_ASSIGNMENT 1:_ In the Nissan Bluebird Turbo article, what lap time did George Fury set to claim pole position for the 1984 Bathurst 1000?
_ASSIGNMENT 2:_ Copy the Nissan Bluebird Turbo article word for word from "The greatest enemy" to "its power output.".
_ASSIGNMENT 3:_ Write the next part of the article on the Nissan Bluebird Turbo at Bathurst, picking up after its last sentence.

_TEXT EXCERPT:_

+-------+

Nissan (Datsun) Bluebird Turbo: 133.85 Seconds of Full-Blown Respect
Return to News

Nissan (Datsun) Bluebird Turbo: 133.85 Seconds of Full-Blown Respect

By MarkOastler - 24 September 2015
This is the car that wrote a unique page in Bathurst history when it claimed pole position for the 1984 James Hardie 1000. It was one of three Bluebird Turbos used by Nissan Australia’s works team in Aussie Group C touring car racing and the last one built. Fortunately it has been restored to its 1984 specification under proud owner Brian Henderson for future generations to appreciate. Image: Nissan Australia

George Fury’s record-smashing qualifying lap to claim pole position for the 1984 Bathurst 1000 was  the pinnacle of Nissan’s Bluebird touring car program, as it symbolised not only its conquering of Mount Panorama but also the Aussie V8s which had made it their own since the late 1960s.

Fury’s mercurial lap of 2 minutes 13.85 seconds, set in bitterly cold conditions that were tailor-made for turbo power, will stand for all time as the fastest lap set by a touring car on the original circuit with the full-length Conrod Straight. It was also the first time a Japanese car had taken pole position at the Bathurst 1000. And the first time for a turbocharged car.

The greatest enemy of turbocharged engines is the immense heat they can generate, from the exhaust-driven turbine to the heavily compressed fuel/air mixture they consume. The more that air is compressed, the hotter it gets. And the hotter it gets the less dense it becomes, which reduces an engine’s volumetric efficiency and therefore its power output.

So on a freezing cold day, like it was at Bathurst on Saturday September 29, 1984 when early morning snow fell on the Mountain, the Bluebird was in turbo heaven. In normal race trim, the turbocharger on its 1.8 litre four cylinder engine would produce boost levels of 1.6 bar (23.5 psi) which was good for around 360 bhp. For Fury’s qualifying lap, the waste-gate was wound up as far as it would go to a peak of just under 3 bar, which meant the little Nissan was pumping  a whopping 44 psi of  boost and more than 400 bhp. In other words, the grunt of a full-house 5.0 litre V8 race engine in a smaller and much lighter car.

Flashback to Bathurst 1981 and the first appearance of the Bluebird Turbos. Two cars were entered, with one built in Japan and shipped here for works drivers Masahiro Hasemi and Kazuyoshi Hoshino. The other was this locally-built example for George Fury and Fred Gibson. The high-boost Japanese car nailed pole position for Class C (4 or 5 cylinders) but blew a gearbox in the race. The low-boost Aussie car retired early with suspension trouble. Note the tinted windows which team boss Howard Marsden favoured to keep his drivers as cool as possible.

+-------+

_SUPPLIED DATA:_
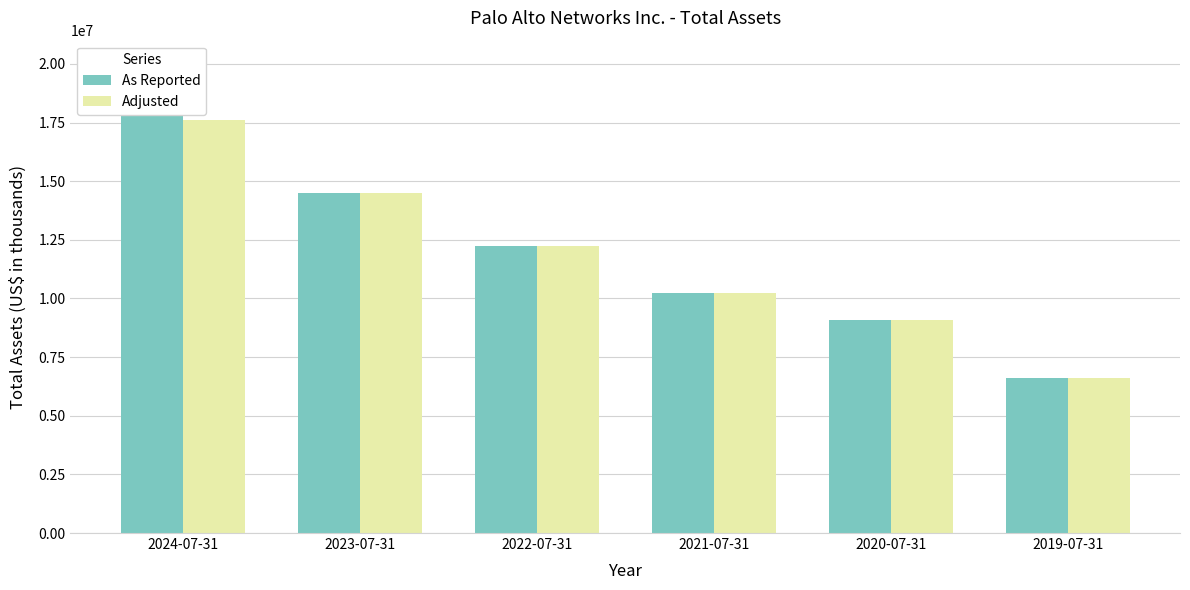

Which category has the highest value in the Adjusted series?

2024-07-31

+-------+

_TASK ANSWER 1:_ 2 minutes 13.85 seconds.

_TASK ANSWER 2:_
The greatest enemy of turbocharged engines is the immense heat they can generate, from the exhaust-driven turbine to the heavily compressed fuel/air mixture they consume. The more that air is compressed, the hotter it gets. And the hotter it gets the less dense it becomes, which reduces an engine’s volumetric efficiency and therefore its power output.

_TASK ANSWER 3:_
It’s not hard to see how this lap captured the public’s imagination. At that time, Formula One qualifying involved super sticky tyres and mega-boost qualifying engines, which could produce staggering outputs of up to 1400 bhp for one organ-displacing lap before they had to be thrown away.

With the boxy-looking Nissan sedan twitching and sliding its way around the Mountain under maximum boost, it was a testament to the former rally ace’s immense skill. The single-car qualifying laps at Bathurst, in which the fastest 10 cars would shoot it out for pole position, was a pressure cooker situation in which Fury clearly thrived. A killer instinct honed from many years in the forests.

“George came from rallying and he didn’t know any other way to drive but absolutely on the limit all the time,” said Fred Gibson who was not only a team-mate of Fury’s in the Bluebird days but would later manage the Nissan works team and its Skyline race cars in the highly successful Group A era that followed.

“No one else could have done that lap in that car in those conditions, because the Bluebird was not an easy car to drive. It was nervous and unforgiving on the limit, because with those big tyres and all the grip it had, when it let go it would let go in a big way.

The Hasemi/Hoshino Bluebird Turbo powering through The Dipper at Bathurst in 1981. Note the split central air intake in the front spoiler which was enlarged to a single intake for the 1982 season, plus the neat pair of vents in the bonnet, to extract hot air from the engine bay caused by the  turbocharger.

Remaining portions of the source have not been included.